Now, a new administration will have to deal with the fallout of Trump’s actions and their effect on the redistricting process as well. Gathering the census data is one thing. Analyzing it and preparing it for delivery to the states for purposes of congressional apportionment is another. It’s unclear what the Biden administration will find at the Bureau when it evaluates the aftermath of the Trump administation’s actions.
In an important development this week, Steven Dillingham, Trump’s Director of the Census Bureau, announced his resignation:
Dillingham, who was appointed to lead the agency by President Donald Trump in early 2019 and confirmed by a voice vote in the Senate, was not set to leave the post until the end of this year.

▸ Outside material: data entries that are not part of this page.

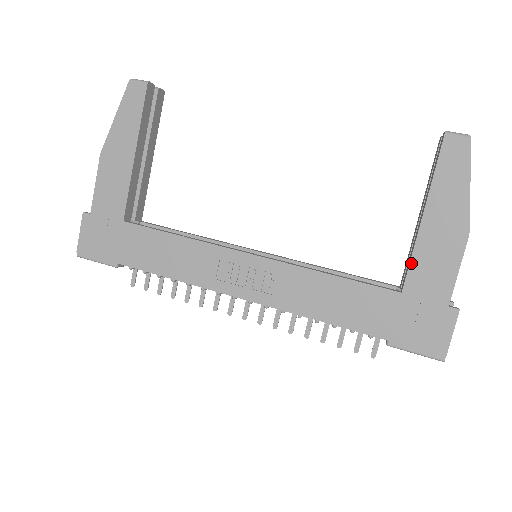
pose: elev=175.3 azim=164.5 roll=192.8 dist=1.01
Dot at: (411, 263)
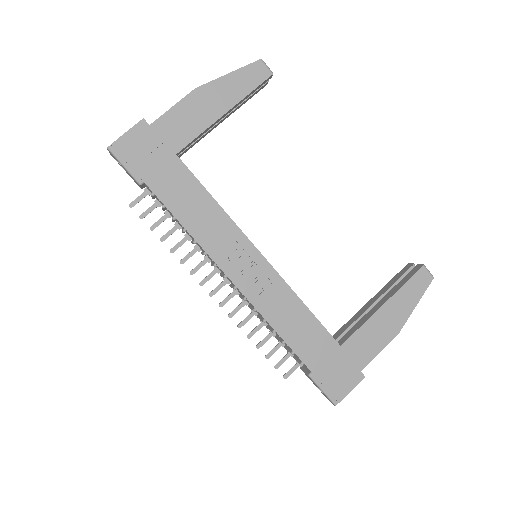
Dot at: (358, 330)
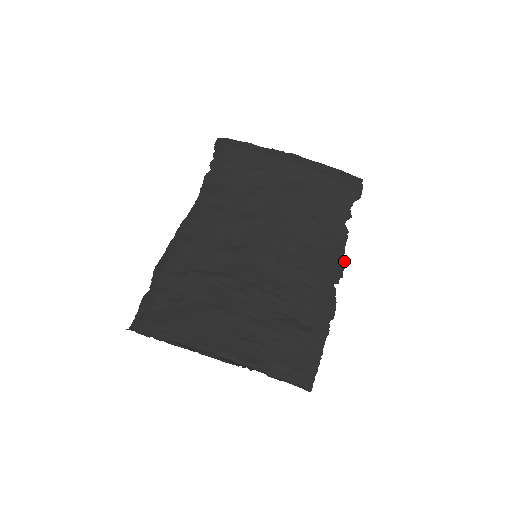
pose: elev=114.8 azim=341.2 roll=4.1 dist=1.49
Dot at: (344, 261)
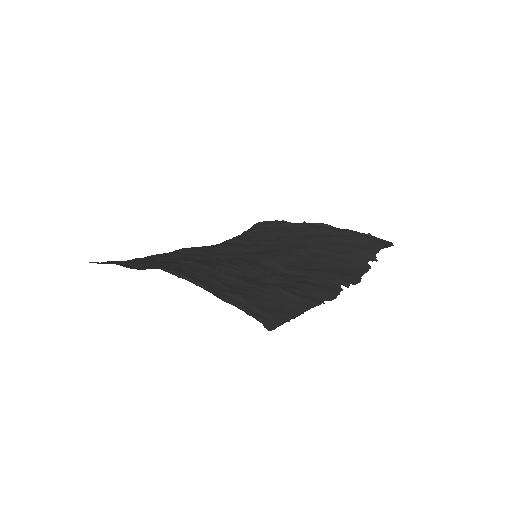
Dot at: (360, 279)
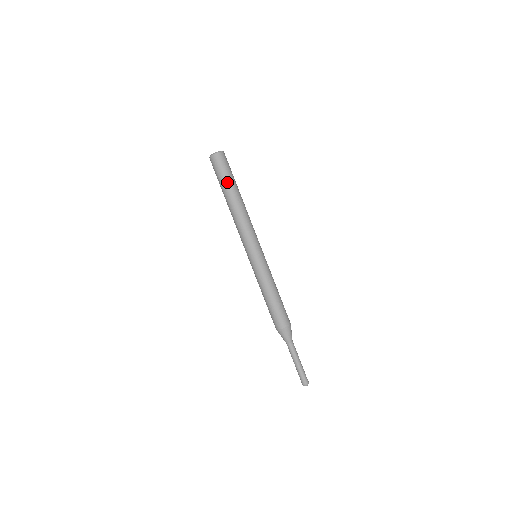
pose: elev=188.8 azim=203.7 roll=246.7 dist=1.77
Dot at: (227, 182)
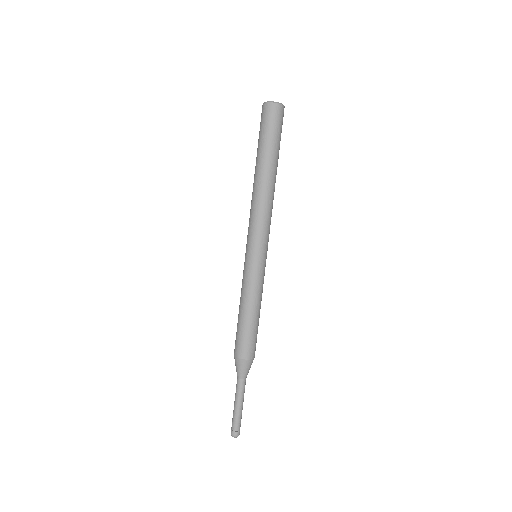
Dot at: (273, 148)
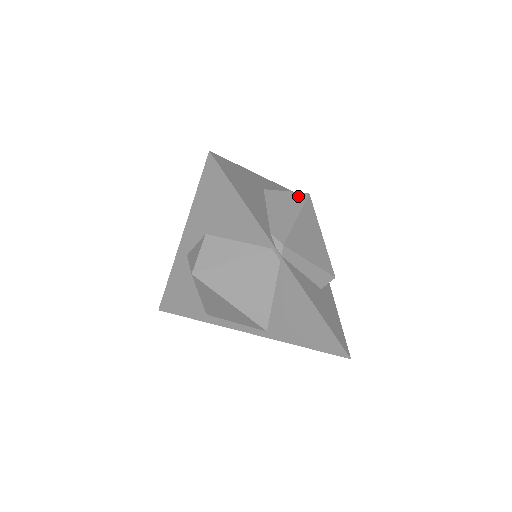
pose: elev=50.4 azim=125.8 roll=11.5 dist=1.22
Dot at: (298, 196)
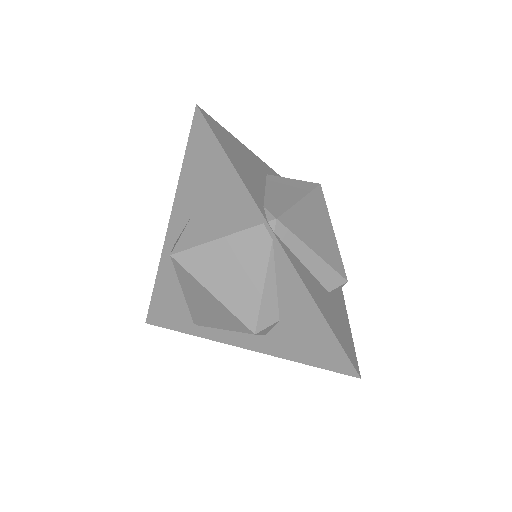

Pressure has been mounting on Dillingham and the bureau, following the Commerce Department Office of Inspector General’s sending a memo last week alleging that he was pressuring bureau employees to rush a technical data report on the number of unauthorized immigrants in the country. After the OIG memo was made public, Dillingham said in a letter that he ordered those involved to “stand down” on that technical report.
Several key Democratic lawmakers told POLITICO last week that Dillingham should resign, or be removed from his post by President-elect Joe Biden, following the OIG report.
Fresh leadership at the Bureau is key — apolitical, experienced leadership who will prioritize the accuracy of the data that will be delivered to the states for apportionment of seats in Congress.
American Progress has outlined some steps the Biden administration can take towards that goal, one of which is assessing the quality of the data gathered thus far. One step Biden can take (and likely will in his first days) will be to rescind Trump’s executive order on the census, forbidding agencies from sharing citizenship data with the Bureau and restoring trust in the process.
With that order, Biden can begin what will be slow but necessary work: rebuilding what the Trump administration broke, and building back better the reputation, morale, and accuracy of the Census Bureau.